Carta de 1934 ao Ministro da Agricultura
Data 29/05/2009 14:32:18 | Tópico: Poemas -> Humor
| Ao Excelentíssimo Ministro da Agricultura
Exposição
Porque julgamos digna de registo a nossa exposição, senhor Ministro, erguemos até vós, humildemente, uma toada uníssona e plangente em que evitamos o menor deslize e em que damos a razão da nossa crise.
Senhor! Em vão esta província inteira desmoita, lavra, atalha a sementeira, suando até à fralda da camisa. Falta a matéria orgânica precisa na terra, que é delgada e sempre fraca. — A matéria em questão chama-se… Caca.
Precisamos de merda, senhor Soisa! E nunca precisámos de outra coisa.
Se os membros desse ilustre Ministério querem tomar o nosso caso a sério, se é nobre o sentimento que os anima mandem cagar-nos toda a gente em cima dos maninhos torrões de cada herdade. E mijem-nos também por Caridade!
O senhor Oliveira Salazar quando tiver vontade de cagar venha até nós!... Solícito, calado, busque um terreno que estiver lavrado e, como Presidente do Concelho, queira espremer-se até ficar vermelho!

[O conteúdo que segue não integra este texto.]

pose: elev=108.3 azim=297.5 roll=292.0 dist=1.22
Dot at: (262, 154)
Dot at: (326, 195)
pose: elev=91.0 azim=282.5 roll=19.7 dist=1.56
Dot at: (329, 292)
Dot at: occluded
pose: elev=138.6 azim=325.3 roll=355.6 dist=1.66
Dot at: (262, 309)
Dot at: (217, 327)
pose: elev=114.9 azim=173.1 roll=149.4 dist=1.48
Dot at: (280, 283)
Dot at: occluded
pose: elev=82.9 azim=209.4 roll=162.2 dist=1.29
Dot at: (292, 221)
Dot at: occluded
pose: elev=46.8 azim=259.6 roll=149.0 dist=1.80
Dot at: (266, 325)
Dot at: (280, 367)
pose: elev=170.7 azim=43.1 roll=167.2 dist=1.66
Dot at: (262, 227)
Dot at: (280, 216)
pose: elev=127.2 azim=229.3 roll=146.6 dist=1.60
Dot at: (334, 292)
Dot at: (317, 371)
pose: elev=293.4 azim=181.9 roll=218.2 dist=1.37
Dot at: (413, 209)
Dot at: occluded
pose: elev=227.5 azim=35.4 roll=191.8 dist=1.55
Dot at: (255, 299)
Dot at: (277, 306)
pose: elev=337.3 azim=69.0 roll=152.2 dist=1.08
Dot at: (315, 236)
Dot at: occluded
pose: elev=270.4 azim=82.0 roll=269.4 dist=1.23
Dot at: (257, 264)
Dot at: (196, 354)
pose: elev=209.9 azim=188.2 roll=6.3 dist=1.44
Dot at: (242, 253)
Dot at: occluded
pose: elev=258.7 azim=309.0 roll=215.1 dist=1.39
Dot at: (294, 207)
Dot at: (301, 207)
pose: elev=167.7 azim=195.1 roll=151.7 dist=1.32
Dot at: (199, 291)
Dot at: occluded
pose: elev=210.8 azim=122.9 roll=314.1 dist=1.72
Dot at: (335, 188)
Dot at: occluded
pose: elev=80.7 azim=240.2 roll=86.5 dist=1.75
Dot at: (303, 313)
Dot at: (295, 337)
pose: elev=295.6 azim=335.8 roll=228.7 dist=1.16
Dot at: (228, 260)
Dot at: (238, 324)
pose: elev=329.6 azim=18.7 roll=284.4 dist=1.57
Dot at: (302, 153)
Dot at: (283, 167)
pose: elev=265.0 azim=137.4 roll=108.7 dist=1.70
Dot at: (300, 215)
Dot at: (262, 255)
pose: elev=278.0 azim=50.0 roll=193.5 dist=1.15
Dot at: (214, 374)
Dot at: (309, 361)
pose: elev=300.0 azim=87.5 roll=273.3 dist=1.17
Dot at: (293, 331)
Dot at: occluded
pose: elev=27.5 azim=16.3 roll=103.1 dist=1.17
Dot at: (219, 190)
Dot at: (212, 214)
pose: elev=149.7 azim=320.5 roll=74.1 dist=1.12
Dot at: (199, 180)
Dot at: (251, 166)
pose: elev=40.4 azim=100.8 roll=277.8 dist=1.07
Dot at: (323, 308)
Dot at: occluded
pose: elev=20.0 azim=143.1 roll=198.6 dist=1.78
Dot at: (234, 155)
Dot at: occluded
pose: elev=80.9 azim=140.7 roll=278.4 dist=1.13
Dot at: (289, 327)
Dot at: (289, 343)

A Nação confiou-lhe os seus destinos? Então comprima, aperte os intestinos. Se lhe falhar um traque, não se importe, quem sabe se cheirá-lo nos dá sorte? Quantos porão as suas esperanças num traque do Ministro das Finanças? E quem viver aflito, sem recursos já não distingue os traques…dos discursos.
Não precisa falar! Tenha a certeza que a nossa maior fonte de riqueza, desde as grandes herdades, às courelas provém da merda que juntarmos nelas.
Precisamos de merda senhor Soisa! E nunca precisámos de outra coisa.
Adubos de potassa?...Cal?...Azote?!?... Tragam-nos merda pura do bispote!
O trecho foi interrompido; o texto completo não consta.